Did you have to stay up there?
No, it was one-day trip.
Kind of like what I’m doing today.
Right. When George Woodley was working in the warehouse, he’d come to Medford one day and Klamath Falls the next. After they moved us up there all the purchasing was done through Klamath Falls.
I think that about covers my questions.
Foot notes:
- Luis A. Gastellum went on to a distinguished career in the NPS, serving in various capacities throughout the agency.
- Most positions under ECW were political appointments, often tied to being a registered Democrat.
- This was a temporary appointment under ECW, the funding source for CCC.
- The address is 1317 Queen Anne Street. It is now privately owned.
- It is the brick building on Fifth and Holly Street in Medford.
- Building 17, apartment D. Nelson did not live in the park until 1965, when the Medford office closed.
- This was because J. Leonard Volz served as a key man for planning the establishment of Redwood National Park.

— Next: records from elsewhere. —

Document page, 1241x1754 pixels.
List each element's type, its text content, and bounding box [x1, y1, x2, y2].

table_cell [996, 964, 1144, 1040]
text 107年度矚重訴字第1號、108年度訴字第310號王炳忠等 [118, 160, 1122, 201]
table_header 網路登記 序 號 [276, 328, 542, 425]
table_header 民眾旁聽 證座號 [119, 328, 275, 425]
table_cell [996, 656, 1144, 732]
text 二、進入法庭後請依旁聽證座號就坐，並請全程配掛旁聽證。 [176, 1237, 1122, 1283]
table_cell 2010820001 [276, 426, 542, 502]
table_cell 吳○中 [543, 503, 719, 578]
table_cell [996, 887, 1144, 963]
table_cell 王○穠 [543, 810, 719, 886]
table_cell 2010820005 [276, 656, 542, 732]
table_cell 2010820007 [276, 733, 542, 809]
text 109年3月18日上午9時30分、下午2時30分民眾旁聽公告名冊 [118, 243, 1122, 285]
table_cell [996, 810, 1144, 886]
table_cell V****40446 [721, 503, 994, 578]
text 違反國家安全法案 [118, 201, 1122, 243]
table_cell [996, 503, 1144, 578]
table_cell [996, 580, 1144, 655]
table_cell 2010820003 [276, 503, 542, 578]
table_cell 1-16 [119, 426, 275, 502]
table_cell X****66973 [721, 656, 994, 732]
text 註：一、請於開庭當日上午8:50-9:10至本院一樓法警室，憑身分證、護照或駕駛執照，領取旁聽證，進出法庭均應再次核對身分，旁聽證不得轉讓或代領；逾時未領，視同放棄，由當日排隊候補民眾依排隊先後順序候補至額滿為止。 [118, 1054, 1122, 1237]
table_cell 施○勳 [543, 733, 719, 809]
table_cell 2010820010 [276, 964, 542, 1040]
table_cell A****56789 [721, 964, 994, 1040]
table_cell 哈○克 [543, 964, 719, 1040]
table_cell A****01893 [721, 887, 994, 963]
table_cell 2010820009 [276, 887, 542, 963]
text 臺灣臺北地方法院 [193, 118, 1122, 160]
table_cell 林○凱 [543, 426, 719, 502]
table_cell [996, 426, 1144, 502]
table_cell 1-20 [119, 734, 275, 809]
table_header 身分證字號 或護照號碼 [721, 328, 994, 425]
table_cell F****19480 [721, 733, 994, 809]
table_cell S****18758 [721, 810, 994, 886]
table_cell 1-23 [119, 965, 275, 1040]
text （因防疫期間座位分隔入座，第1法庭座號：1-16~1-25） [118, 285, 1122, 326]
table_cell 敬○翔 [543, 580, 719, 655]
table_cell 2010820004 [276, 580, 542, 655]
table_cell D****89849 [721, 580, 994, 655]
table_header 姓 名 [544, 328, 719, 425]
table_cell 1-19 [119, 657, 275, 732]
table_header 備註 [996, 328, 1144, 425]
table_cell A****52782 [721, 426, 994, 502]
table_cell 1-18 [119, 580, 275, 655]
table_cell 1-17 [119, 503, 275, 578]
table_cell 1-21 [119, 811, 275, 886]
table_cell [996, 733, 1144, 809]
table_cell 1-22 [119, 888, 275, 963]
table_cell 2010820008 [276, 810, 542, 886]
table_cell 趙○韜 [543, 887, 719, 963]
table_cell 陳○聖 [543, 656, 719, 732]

- The chronological sequence for assistant superintendents during Nelson’s tenure as Administrative Officer: Gerry Miernam, Ray Rundell, Fred Novak, Neal Guse, Don Robinson and Paul Larson.
- These records eventually came to branches of the National Archives located in Seattle and San Bruno, California.
- The December 1964 flood washed out bridges along Highway 62 between Shady Cove and Prospect.
- Until 1958, Oregon Caves was a seasonal operation as far as the NPS was concerned. When Nelson arrived in 1953, Ranger Paul Turner was posted there in summer and Crater Lake in winter. The monument had year round staffing starting in 1958 when construction of quarters at Lake Creek allowed John Twonsley to be there through the winter.
- The questions pertains to the so-called “referral” system, where prospective job holders obtained appointments through their congressional representatives.